April 25, 2007
Confessions of a Wild Tongue
As a writer, I've been accused more than once of being "elliptical." In my defense, though, I think that particular accusation has always come from the same person. Her less elliptical friend chose to describe me with the less charitable label "nuanced nincompoop"--which I suppose is pretty much the same thing.
To be honest, I think I write in an elliptical fashion--that is, I swirl around and around a theme like other things that swirl around and around in the process of completing their work--because that's how I think. I look at any number of problems like some sort of daisy chain of Gordian knots, and I'm enough of a failed Boy Scout that I can't bring myself to take a knife and cut through to the solution; I must untangle these morasses and thus untether myself.
Beyond my own issues, there's a cultural bias toward oversimplification that it's appropriate to resist. As Brian McLaren writes in the foreword to Neil Livingstone's Picturing the Gospel, "the habit of 'boiling things down' or 'putting things in a nutshell' . . . makes certain things clear and accessible, but it can obscure and distort other things." Life, I feel entirely justified in saying, is irreducibly complex, and quite frankly is getting only more so, so to treat it as simple is to be dangerously simplistic.
But there's what goes on in my head, and there's what comes out of my mouth. I went to lunch with my pastor yesterday in an attempt to give some of my inner perplexity some air, and as I listened to myself articulating the complexity of relationships and missions I see in play at our church, I found myself thinking, I sound like an idiot.
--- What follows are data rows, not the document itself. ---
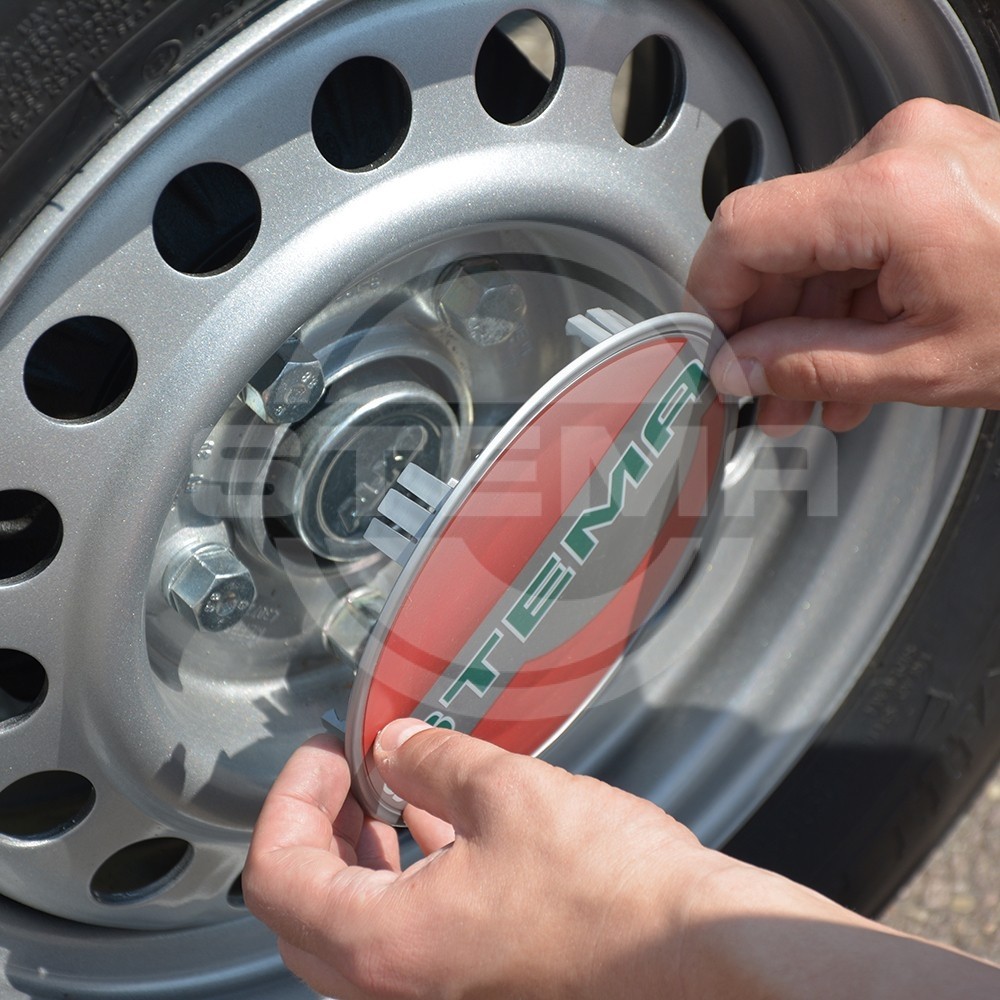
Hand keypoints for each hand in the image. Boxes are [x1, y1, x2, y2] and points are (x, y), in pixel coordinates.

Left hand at [243, 721, 723, 999]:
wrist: (700, 959)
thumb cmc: (617, 897)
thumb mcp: (507, 793)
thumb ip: (432, 760)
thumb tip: (395, 746)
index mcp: (384, 946)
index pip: (276, 872)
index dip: (292, 794)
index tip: (326, 753)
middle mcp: (397, 993)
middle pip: (303, 908)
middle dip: (319, 825)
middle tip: (348, 771)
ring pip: (353, 930)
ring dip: (359, 854)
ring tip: (392, 791)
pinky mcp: (477, 993)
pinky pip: (406, 941)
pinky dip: (404, 882)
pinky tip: (443, 829)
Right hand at [688, 98, 999, 434]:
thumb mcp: (922, 366)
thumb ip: (808, 367)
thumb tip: (737, 369)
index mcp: (890, 192)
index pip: (743, 231)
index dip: (713, 298)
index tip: (714, 350)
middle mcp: (899, 150)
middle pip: (779, 239)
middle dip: (767, 327)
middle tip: (767, 394)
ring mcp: (921, 149)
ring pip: (818, 241)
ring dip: (810, 321)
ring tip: (818, 393)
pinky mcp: (937, 164)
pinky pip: (860, 230)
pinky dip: (850, 293)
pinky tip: (855, 355)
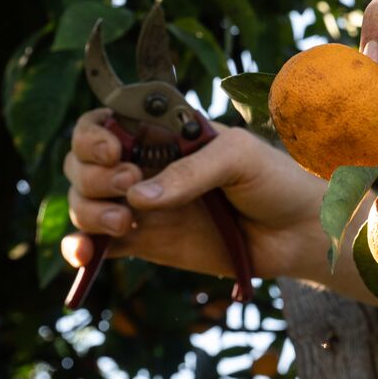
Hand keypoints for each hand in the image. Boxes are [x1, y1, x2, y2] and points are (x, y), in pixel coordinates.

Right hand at [61, 109, 326, 283]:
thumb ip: (191, 171)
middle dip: (93, 175)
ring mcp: (141, 205)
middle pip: (82, 164)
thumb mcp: (238, 157)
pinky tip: (85, 253)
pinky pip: (100, 244)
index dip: (94, 136)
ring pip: (86, 203)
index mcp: (161, 133)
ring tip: (127, 223)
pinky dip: (81, 247)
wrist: (296, 232)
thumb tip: (138, 197)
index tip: (114, 151)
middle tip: (130, 184)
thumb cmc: (274, 179)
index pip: (104, 124)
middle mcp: (144, 166)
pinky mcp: (146, 242)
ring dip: (90, 210)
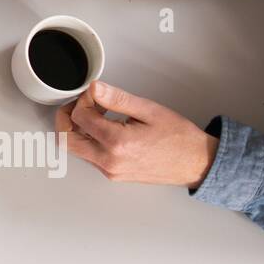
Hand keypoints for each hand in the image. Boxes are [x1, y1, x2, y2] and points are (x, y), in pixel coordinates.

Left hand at [57, 81, 217, 187]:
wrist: (196, 163)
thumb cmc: (179, 138)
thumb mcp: (149, 110)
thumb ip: (117, 98)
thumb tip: (94, 89)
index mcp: (117, 143)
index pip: (79, 118)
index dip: (82, 100)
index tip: (95, 94)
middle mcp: (109, 161)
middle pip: (66, 139)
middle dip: (67, 118)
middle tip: (80, 104)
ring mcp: (110, 171)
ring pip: (76, 149)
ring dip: (78, 128)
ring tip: (98, 114)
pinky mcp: (113, 174)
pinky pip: (90, 156)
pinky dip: (90, 139)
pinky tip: (106, 127)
And then there's the article I wrote about how Batman as a character has oscillated back and forth between serious and silly to match the vicissitudes of American culture; the one bit of reader response I got was "You make no sense."
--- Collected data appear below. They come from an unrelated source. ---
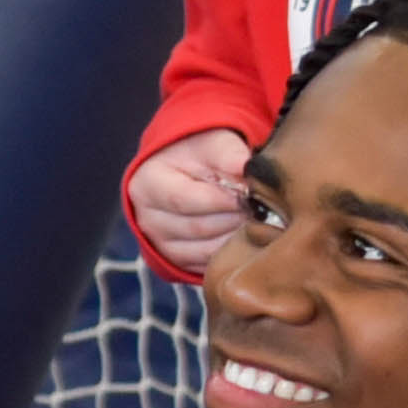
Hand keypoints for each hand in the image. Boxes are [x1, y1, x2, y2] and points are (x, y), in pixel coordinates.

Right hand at [128, 127, 250, 272]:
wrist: (188, 171)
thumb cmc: (199, 154)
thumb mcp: (212, 143)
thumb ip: (227, 153)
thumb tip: (246, 167)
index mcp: (147, 184)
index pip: (184, 199)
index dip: (220, 200)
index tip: (247, 194)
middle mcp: (146, 218)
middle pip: (197, 227)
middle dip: (233, 218)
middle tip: (260, 209)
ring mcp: (159, 243)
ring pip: (205, 250)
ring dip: (235, 237)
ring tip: (255, 221)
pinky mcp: (175, 260)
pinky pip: (207, 265)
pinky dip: (229, 253)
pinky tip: (244, 235)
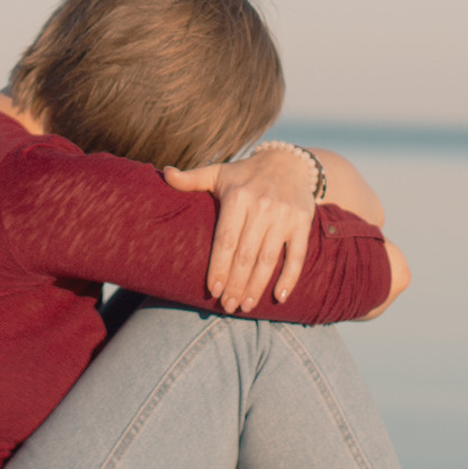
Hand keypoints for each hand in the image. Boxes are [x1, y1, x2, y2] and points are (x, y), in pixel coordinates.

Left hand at [162, 146, 315, 311]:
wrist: (289, 162)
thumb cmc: (245, 174)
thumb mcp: (218, 172)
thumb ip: (192, 178)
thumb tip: (165, 173)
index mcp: (238, 196)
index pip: (226, 240)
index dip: (218, 267)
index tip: (212, 290)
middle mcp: (262, 205)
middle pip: (246, 254)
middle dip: (236, 284)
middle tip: (227, 306)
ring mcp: (284, 215)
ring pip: (268, 259)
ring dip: (257, 286)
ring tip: (246, 306)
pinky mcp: (302, 221)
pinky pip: (297, 255)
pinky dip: (289, 278)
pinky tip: (278, 297)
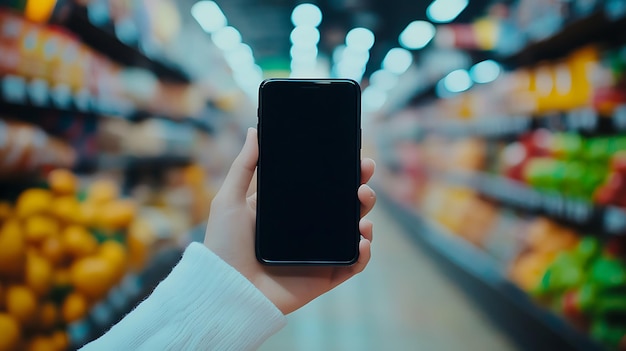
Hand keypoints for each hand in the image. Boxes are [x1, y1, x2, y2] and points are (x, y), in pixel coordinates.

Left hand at [204, 128, 375, 313]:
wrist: (226, 289)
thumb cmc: (223, 246)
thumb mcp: (229, 199)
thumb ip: (244, 166)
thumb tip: (254, 130)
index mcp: (288, 210)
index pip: (320, 187)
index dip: (340, 171)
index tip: (352, 154)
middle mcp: (307, 229)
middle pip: (343, 206)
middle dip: (360, 187)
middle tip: (364, 173)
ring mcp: (318, 253)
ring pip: (353, 231)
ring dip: (365, 215)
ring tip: (363, 203)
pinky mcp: (324, 276)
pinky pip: (352, 264)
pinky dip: (363, 253)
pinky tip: (362, 240)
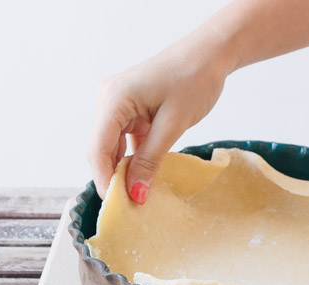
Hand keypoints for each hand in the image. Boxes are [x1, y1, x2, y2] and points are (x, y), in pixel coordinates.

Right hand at [87, 31, 231, 203]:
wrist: (210, 54)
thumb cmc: (194, 80)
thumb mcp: (173, 125)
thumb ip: (150, 160)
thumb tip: (135, 193)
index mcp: (114, 99)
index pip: (98, 149)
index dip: (104, 180)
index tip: (118, 206)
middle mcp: (108, 100)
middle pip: (102, 149)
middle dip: (114, 177)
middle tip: (130, 206)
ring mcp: (117, 104)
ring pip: (113, 146)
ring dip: (124, 169)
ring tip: (138, 194)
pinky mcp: (130, 108)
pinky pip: (125, 139)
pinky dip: (133, 157)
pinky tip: (144, 175)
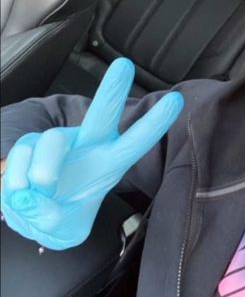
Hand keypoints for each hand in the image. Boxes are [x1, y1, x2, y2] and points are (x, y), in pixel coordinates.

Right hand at [0, 58, 183, 249]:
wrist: (29, 216)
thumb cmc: (58, 216)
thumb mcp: (65, 230)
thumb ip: (53, 220)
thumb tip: (35, 199)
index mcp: (107, 163)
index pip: (134, 142)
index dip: (153, 124)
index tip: (175, 101)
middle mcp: (84, 145)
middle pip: (101, 114)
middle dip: (113, 89)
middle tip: (124, 66)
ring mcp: (53, 142)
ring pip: (49, 143)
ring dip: (42, 174)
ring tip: (37, 198)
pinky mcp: (25, 144)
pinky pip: (20, 158)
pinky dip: (16, 184)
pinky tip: (20, 194)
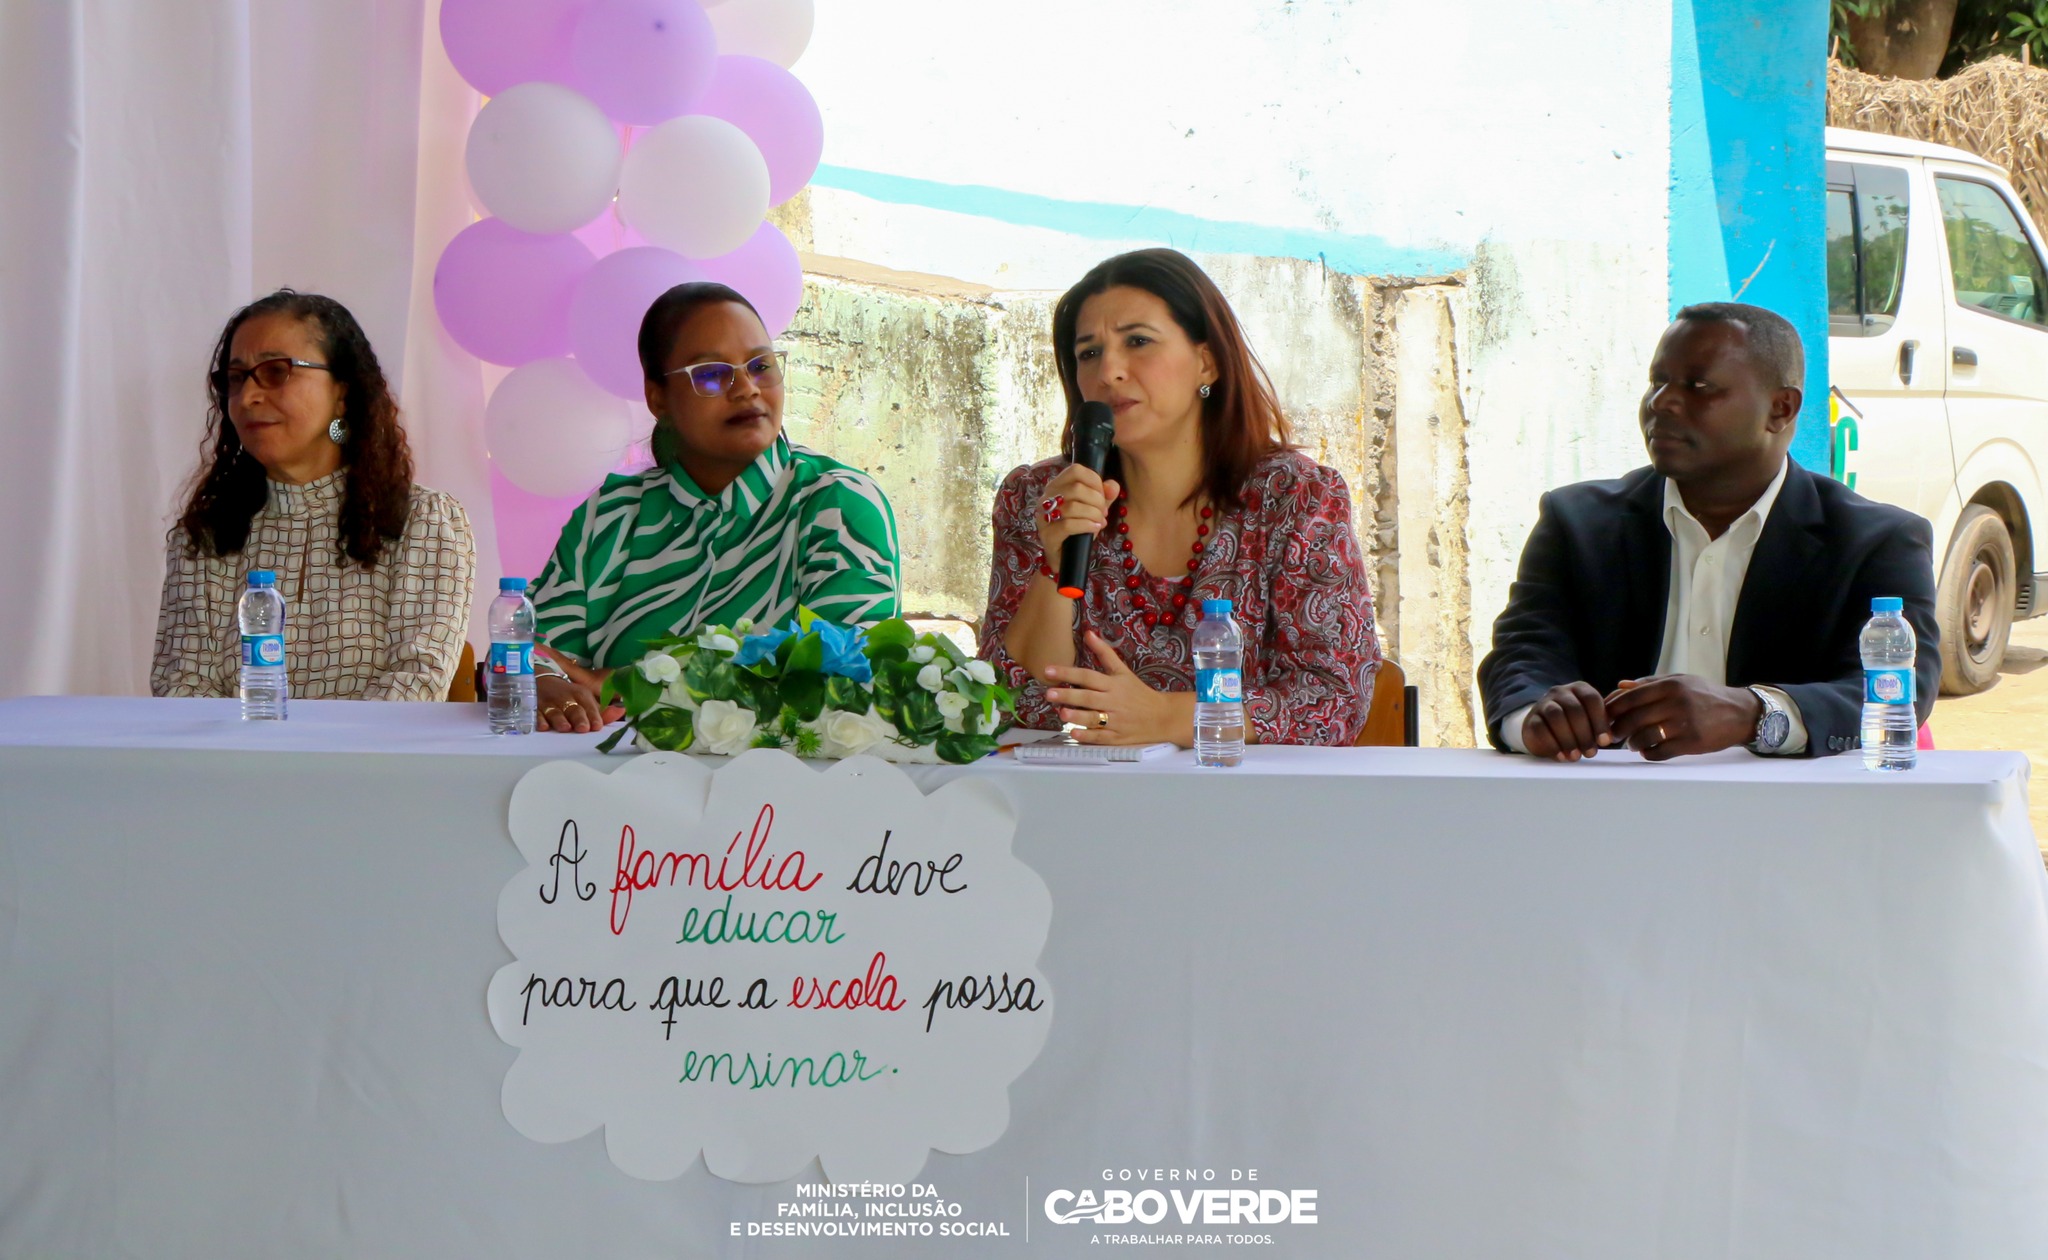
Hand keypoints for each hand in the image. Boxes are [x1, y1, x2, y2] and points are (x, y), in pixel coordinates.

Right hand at [535, 647, 621, 733]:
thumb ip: (602, 712)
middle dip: (579, 718)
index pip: (589, 705)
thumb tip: (622, 711)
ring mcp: (549, 702)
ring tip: (565, 728)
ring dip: (560, 719)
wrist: (541, 679)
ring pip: (555, 711)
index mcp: (580, 694)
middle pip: (573, 709)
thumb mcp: (585, 700)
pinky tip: (542, 727)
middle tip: (583, 728)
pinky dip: (539, 720)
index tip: (597, 726)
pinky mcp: (534, 707)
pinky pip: (536, 714)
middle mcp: (565, 697)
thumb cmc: (568, 696)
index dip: (594, 716)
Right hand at [1035, 464, 1122, 572]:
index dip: (1095, 481)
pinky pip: (1068, 525)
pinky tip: (1095, 529)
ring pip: (1072, 506)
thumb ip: (1104, 496)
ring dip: (1093, 514)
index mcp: (1057, 487)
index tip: (1103, 496)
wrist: (1065, 560)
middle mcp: (1046, 498)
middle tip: (1104, 513)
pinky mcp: (1047, 535)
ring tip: (1100, 522)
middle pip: (1076, 488)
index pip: (1076, 470)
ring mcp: (1044, 517)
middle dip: (1097, 501)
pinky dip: (1087, 525)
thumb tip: (1112, 486)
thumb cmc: (1078, 531)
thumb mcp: (1094, 510)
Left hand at [1042, 630, 1194, 745]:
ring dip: (1078, 716)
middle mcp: (1113, 702)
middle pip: (1089, 697)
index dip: (1067, 673)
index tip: (1048, 670)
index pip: (1087, 676)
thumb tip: (1088, 633)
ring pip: (1094, 718)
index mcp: (1113, 684)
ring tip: (1062, 713)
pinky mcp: (1117, 737)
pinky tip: (1075, 733)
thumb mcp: (1123, 671)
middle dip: (1069, 695)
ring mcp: (1115, 721)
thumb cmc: (1138, 693)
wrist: (1162, 716)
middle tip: (1049, 693)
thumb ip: (1104, 653)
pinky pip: (1101, 737)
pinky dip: (1088, 736)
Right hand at [1520, 681, 1614, 761]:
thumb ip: (1600, 725)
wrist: (1543, 728)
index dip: (1600, 721)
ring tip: (1575, 757)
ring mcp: (1544, 703)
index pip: (1591, 699)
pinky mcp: (1531, 718)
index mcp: (1579, 689)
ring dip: (1568, 739)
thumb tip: (1607, 739)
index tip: (1605, 742)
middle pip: (1574, 709)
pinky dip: (1552, 744)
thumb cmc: (1573, 725)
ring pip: (1556, 716)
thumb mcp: (1590, 720)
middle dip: (1584, 734)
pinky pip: (1540, 728)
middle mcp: (1560, 692)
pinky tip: (1561, 756)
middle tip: (1590, 753)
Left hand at [1602, 675, 1761, 760]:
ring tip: (1631, 743)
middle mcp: (1677, 703)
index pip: (1630, 698)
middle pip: (1633, 719)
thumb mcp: (1681, 681)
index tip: (1603, 717)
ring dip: (1632, 743)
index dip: (1612, 709)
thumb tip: (1620, 686)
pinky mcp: (1692, 743)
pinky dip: (1648, 754)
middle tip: (1612, 735)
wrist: (1740, 713)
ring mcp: (1685, 724)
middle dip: (1617, 729)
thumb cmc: (1705, 695)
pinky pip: (1660, 752)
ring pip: (1644, 737)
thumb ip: (1649, 683)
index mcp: (1671, 686)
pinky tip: (1647, 751)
So as a writer I face this challenge of acknowledging and authentically representing the complexity and nuance present to the human condition, even to celebrate it in artful expression, without wallowing in--and miring my readers in--nincompoopery and ellipticalness.
A friend at IVP reminded me this week that the curmudgeonly godfathers of English style and grammar, William Strunk Jr. and E. B. White, have come across this particular Gordian knot and took a pretty effective whack at it:
There are occasions when obscurity serves a literary yearning, if not a literary purpose. . . . Even to a writer who is being intentionally obscure or wild of tongue we can say, "Be obscure clearly! Be wild of tongue in a way we can understand!" . . . "Be cagey plainly! Be elliptical in a straightforward fashion!"
Well sure, when you put it that way. E. B. White made a talking spider into an icon of maternal comfort in Charlotte's Web and a talking rodent into an icon of adolescent self-discovery in Stuart Little, so I guess he knows how to pull off the impossible. But as for me and my writing, I fear we will continue to, umm, serve a literary yearning.